Find the most unique characters in a list of strings

Question

Recently joined a python code club, so not a school assignment.

Task:

Write a function coolest_word(words) that returns the coolest word if it exists.

The coolness is defined by how many unique characters a word has.

For example the word "decomposition" has a 10 unique letters. Your job is to find from the given list of words the coolest word and return it.

If the list is empty, return None. If there is a tie, return one of the words.

My solution up till now:

words = ['expectation', 'discomfort', 'half', 'decomposition']
def coolest_word(words):
    length = 0
    unique = ['']
    for i in words:
        if (len(words) != 0 and len(set(i)) > length):
            length = len(set(i))
            unique[0] = i
        else:
            unique[0] = ('None')
    return(unique)  
print(coolest_word(words))

I've chosen to change list to set and afterwards compare unique characters of a set with each other. As set does not take into account duplicate variables it seemed like a good idea.

Whenever for loop finds a longer set(with more variables) it is overwritten into unique set to be memorized and later called upon.

The problem right now is that if the given list is empty unique returns [''], which I do not understand why.

As in the second part if the list is empty I want unique to be overwritten, but it does not do so.

Any thoughts?

Answer 1

very simple approach using unordered_set in c++. Check code below:

#include #include <bits/stdc++.h>

using namespace std;

string coolestword(vector wordList) {

if(wordList.empty()) return "None";

int length = 0;
string retStr = "None";
for(string word : wordList) {
    unordered_set<char> tempSet;
    for(int i=0; i<word.size(); i++){
        tempSet.insert(word[i]);
    }
    if(length<tempSet.size()) {
        length = tempSet.size();
        retStr = word;
    }
}

return retStr;

}

int main() { vector wordList = {"expectation", "discomfort", "half", "decomposition"}; std::cout << coolestword(wordList) << std::endl; return 0; }

Answer 2

Simple application of max with both key and default.

def coolest_word(words):
    return max(words, key=lambda w: len(set(w)), default=None)

Demo:

>>> coolest_word(['expectation', 'discomfort', 'half', 'decomposition'])
'decomposition'

>>> [coolest_word([])]   # Wrap in a list because None by itself doesn't get printed
[None]

Answer 3

If the given list is empty, the entire for loop is skipped.
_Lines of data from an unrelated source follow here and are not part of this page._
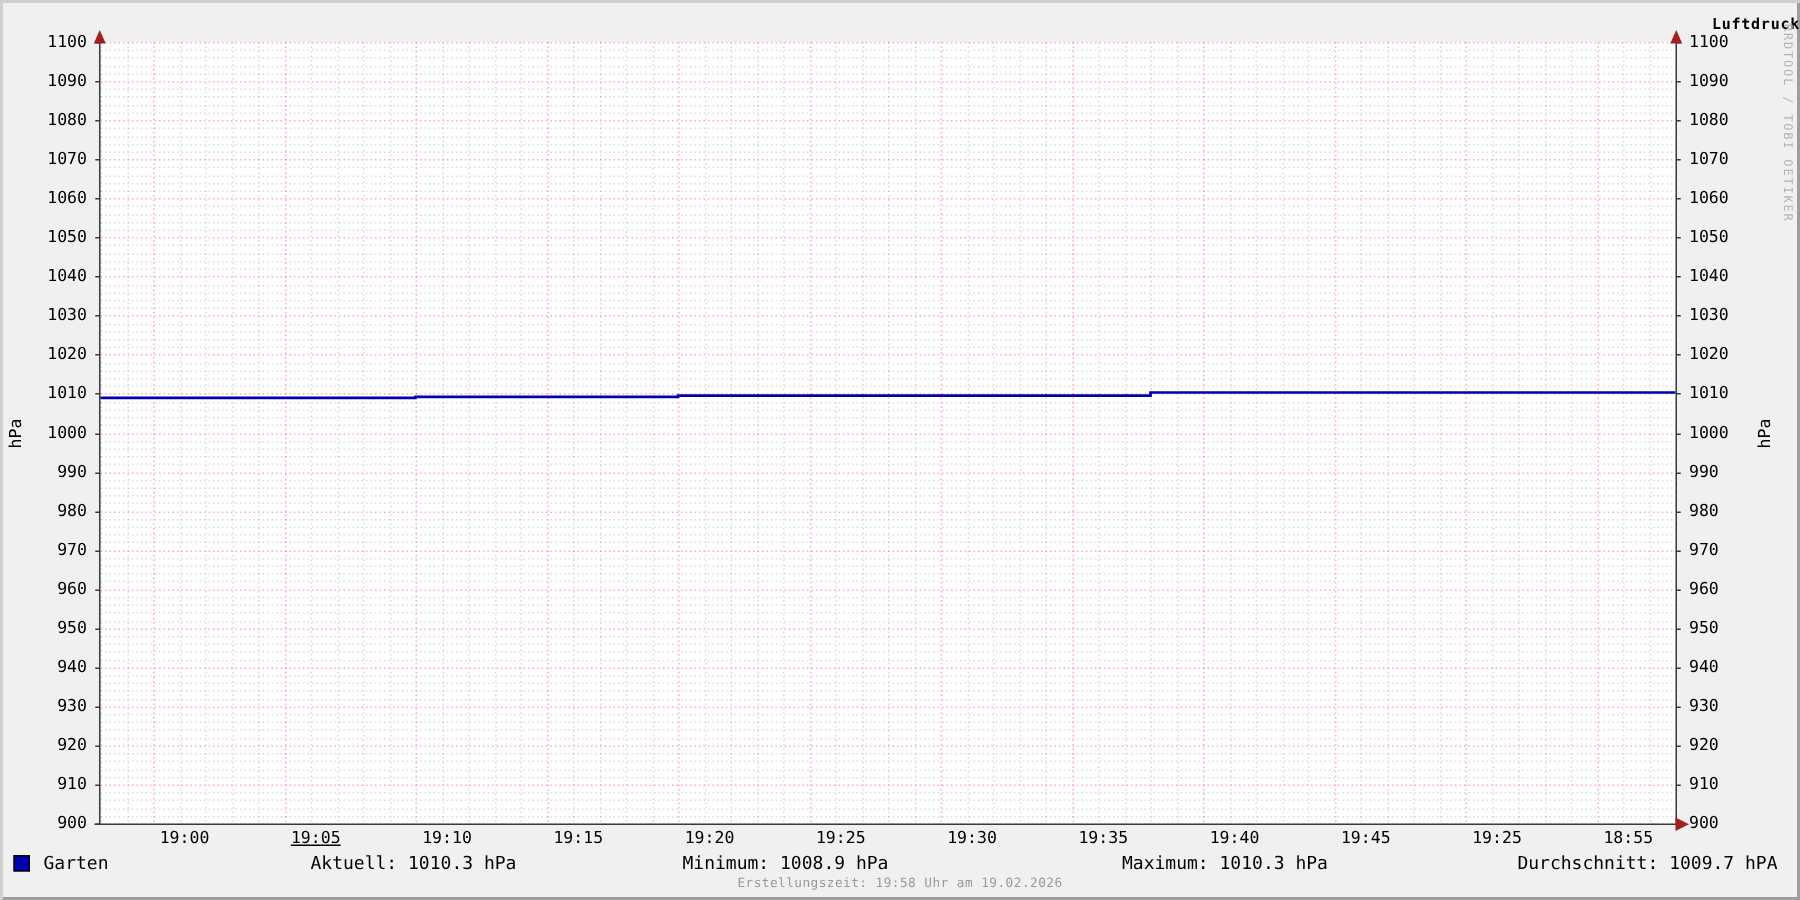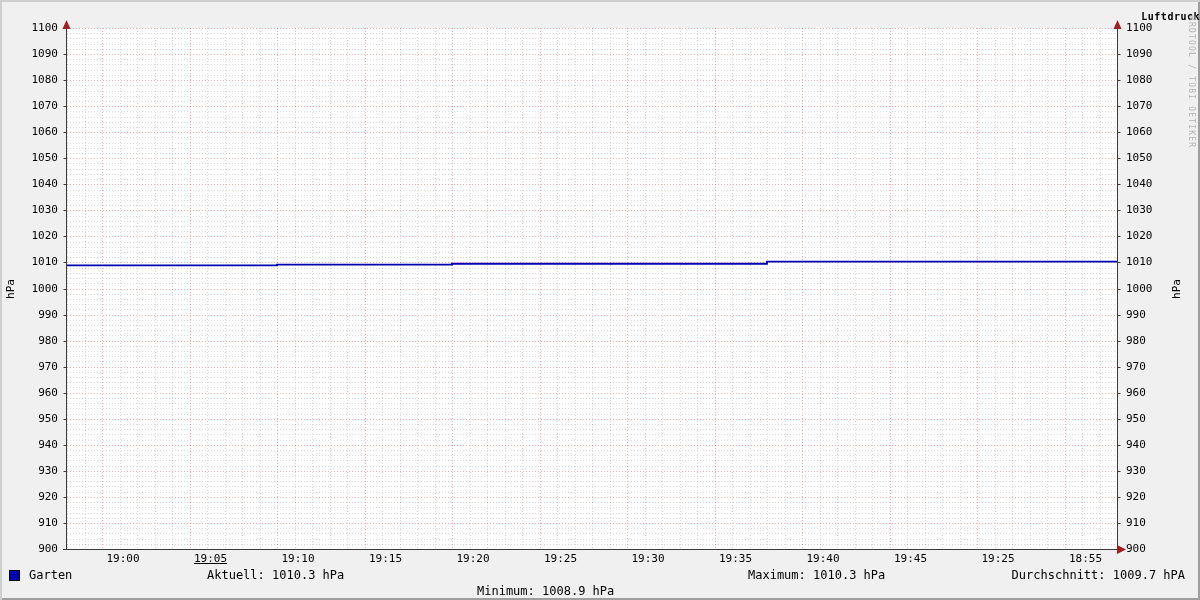--- a/index.html
+++ b/index.html
@@ -21,21 +21,21 @@
   .ytick.l{left:0;width:58px;text-align:right;}
   .ytick.r{left:1126px;width:58px;text-align:left;}
   .xtick{position:absolute;top:553px;width:42px;text-align:center;font-size:11px;line-height:12px;margin-left:21px;}
   .ylab{position:absolute;width:40px;text-align:center;font-size:11px;line-height:12px;
         transform:rotate(-90deg);}
   .ylab.left{left:-9px;top:283px;}
   .ylab.right{left:1157px;top:283px;}
   .legend-swatch{position:absolute;left:9px;top:570px;width:9px;height:9px;border:1px solid #000;}
   .legend-name{position:absolute;left:29px;top:568px;font-size:12px;line-height:14px;text-align:center;}
   .stat{position:absolute;top:568px;font-size:12px;line-height:14px;white-space:nowrap;}
-  .stat.s0{left:207px;text-align:center;} .stat.s1{left:477px;margin-top:16px;} .stat.s2{left:748px;} .stat.s3{right:15px;}
+  .stat.s0{left:207px;text-align:center;} .stat.s1{left:455px;} .stat.s2{left:748px;} .stat.s3{right:15px;}
   .footer{position:absolute;top:584px;left:0;width:100%;text-align:center;
           font-size:8.5px;color:#999;letter-spacing:0.3px;}
   .watermark{position:absolute;top:16px;right:4px;writing-mode:vertical-rl;
              font-size:8px;color:#b3b3b3;letter-spacing:1.2px;}
 </style>
 </head>
 <body>
 
 <div class="frame">
   <div class="title">Luftdruck</div>
@@ -326,14 +326,15 @@
   <div class="ylab left">hPa</div>
   <div class="ylab right">hPa</div>
 
   <div class="legend-swatch" id="legend-swatch" style="background: rgb(0, 0, 176);"></div>
   <div class="legend-name">Garten</div>
   <div class="stat s0">Aktuell: 1010.3 hPa</div>
   <div class="stat s1">Minimum: 1008.9 hPa</div>
   <div class="stat s2">Maximum: 1010.3 hPa</div>
   <div class="stat s3">Durchschnitt: 1009.7 hPA</div>
 
+  <div class="footer">Erstellungszeit: 19:58 Uhr am 19.02.2026</div>
   <div class="watermark">RRDTOOL / TOBI OETIKER</div>
 </div>
 
 </body></html>

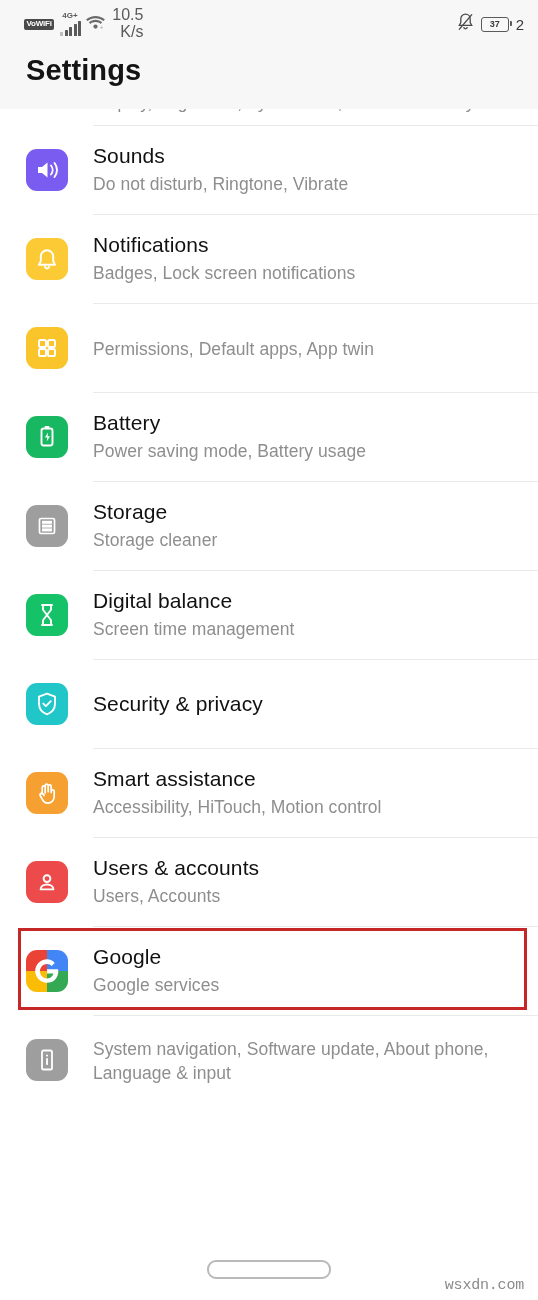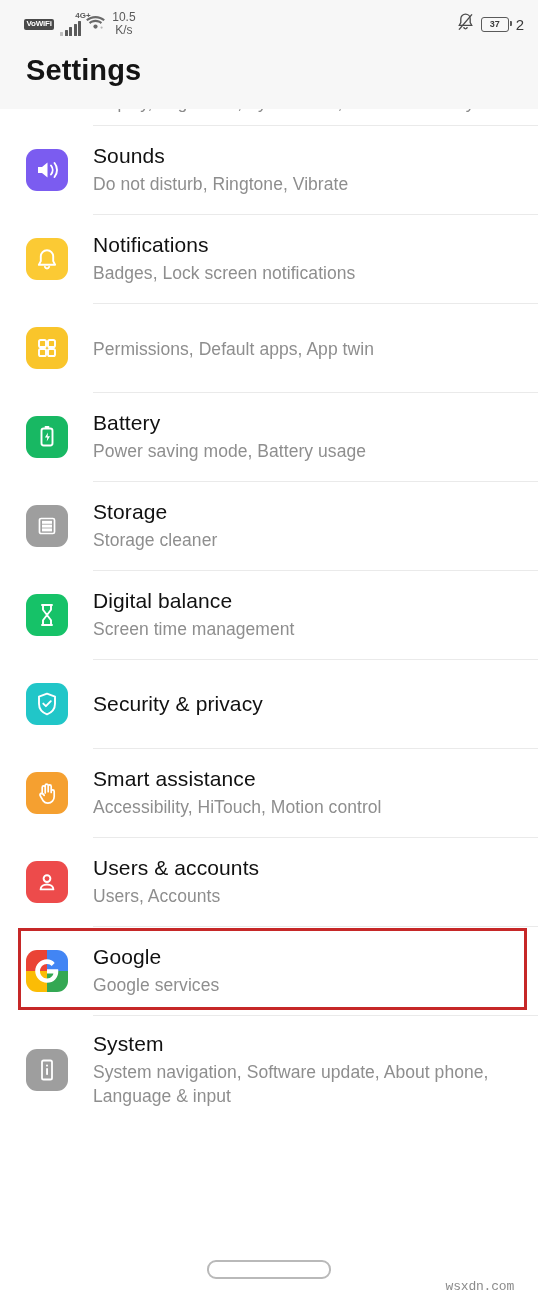--- a/index.html
+++ b/index.html
@@ -51,45 +51,45 @@
     align-items: flex-end;
     gap: 1px;
     position: relative;
     padding-left: 1px;
   }
   .sig-label {
     font-size: 8px;
     color: #5a5a5a;
     position: absolute;
     top: -2px;
-    left: 16px;
+    left: 3px;
     font-weight: 600;
   }
   .bars {
     display: flex;
     align-items: flex-end;
     gap: 1.5px;
     margin-top: 8px;
   }
   .bars i {
     display: block;
     width: 3px;
     background: #5a5a5a;
     border-radius: 0.5px;
   }
   .bars i:nth-child(1) { height: 4px;  background:#bdbdbd; }
   .bars i:nth-child(2) { height: 6px; }
   .bars i:nth-child(3) { height: 9px; }
   .bars i:nth-child(4) { height: 12px; }
   .bars i:nth-child(5) { height: 15px; }
   .speed {
-    font-size: 12px;
+    font-size: 16px;
     color: #5a5a5a;
     line-height: 1.05;
-    text-align: center;
+    text-align: right;
     margin-left: 2px;
   }
   .battery-shell {
     width: 26px;
     height: 13px;
     border: 1.4px solid #5a5a5a;
     border-radius: 3px;
     position: relative;
     display: flex;
     align-items: center;
@@ -227,23 +227,23 @@
   }
   .gesture-pill {
     width: 120px;
     height: 15px;
     border: 2px solid #b9b9b9;
     border-radius: 9px;
     background: #ffffff;
   }
   .watermark {
     position: absolute;
-    right: 24px;
+    right: 14px;
     bottom: 6px;
-    font-size: 13px;
+    font-size: 15px;
     color: #8b8b8b;
     font-family: "Liberation Mono", monospace;
     letter-spacing: -0.2px;
   }
 </style>
 </head>
 <body>
 
 <div class="status-bar">
   <div class="status-left">
@@ -467,21 +467,20 @@
     <div class="icon-cell">
       <div class="tile" style="background:#9e9e9e">
         <svg width="20" height="26" viewBox="0 0 20 26">
           <rect x="5" y="3.5" width="10" height="19" rx="1.6" fill="none" stroke="#ffffff" stroke-width="1.8"></rect>
           <circle cx="10" cy="8.6" r="1.05" fill="#ffffff"></circle>
           <rect x="9.1" y="11" width="1.9" height="7" rx="0.8" fill="#ffffff"></rect>
         </svg>
       </div>
     </div>
     <div class="row-body">
-      <div class="row-title">System</div>
       <div class="row-sub">System navigation, Software update, About phone, Language &amp; input</div>
     </div>
   </div>
 
 </div>
 
 <div class="annot-box"></div>
 
 <div class="nav-area">
   <div class="gesture-pill"></div>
So you just have to initialize unique this way:

unique = ['None']

Also you have to remove the else branch inside the for loop, because it would overwrite the result as soon as you find a word having no duplicate letters (to test what I'm saying, try to shuffle the input list this way:

words = ['expectation', 'discomfort', 'decomposition', 'half']

and you would get 'None' instead of 'decomposition'.

ADDENDUM: you can even simplify your if condition, replacing

if (len(words) != 0 and len(set(i)) > length)

with

if (len(set(i)) > length)

because if len(words) were actually 0 you wouldn't even enter the for loop.

Answer 4

You can use set to get unique elements in a word and len to find out how many unique elements are in word.

words = ['expectation', 'discomfort', 'half', 'decomposition']

def coolest_word(wlist):
    k = {i:len(set(i)) for i in wlist}
    return max(k, key=k.get)

print(coolest_word(words))

Output:

'decomposition'

Explanation

if you do print(k) it will give you

{'expectation': 9, 'discomfort': 9, 'half': 4, 'decomposition': 10}

max(k, key=k.get) will return a key with highest value(max value),

k.get will get the values for a key

eg.

print(k.get("half"))

output:

4

Answer 5

If your input list words is empty, i.ee, words=[], you will not go inside the for loop. And you are not defining what should happen to unique incase input list is empty.

Try this:

words = ['expectation', 'discomfort', 'half', 'decomposition']
def coolest_word(words):
    length = 0
    unique = ['']

    if not words:    # If input list is empty set unique as None.
        unique[0] = 'None'    

    for i in words:
        if (len(words) != 0 and len(set(i)) > length):
            length = len(set(i))
            unique[0] = i
        else:
            unique[0] = ('None')
    return(unique)  
print(coolest_word(words))

But a better way I can suggest would be to initialize the unique list with None, i.e. unique = ['None'] instead of unique = ['']. This way you can keep all your code as it is.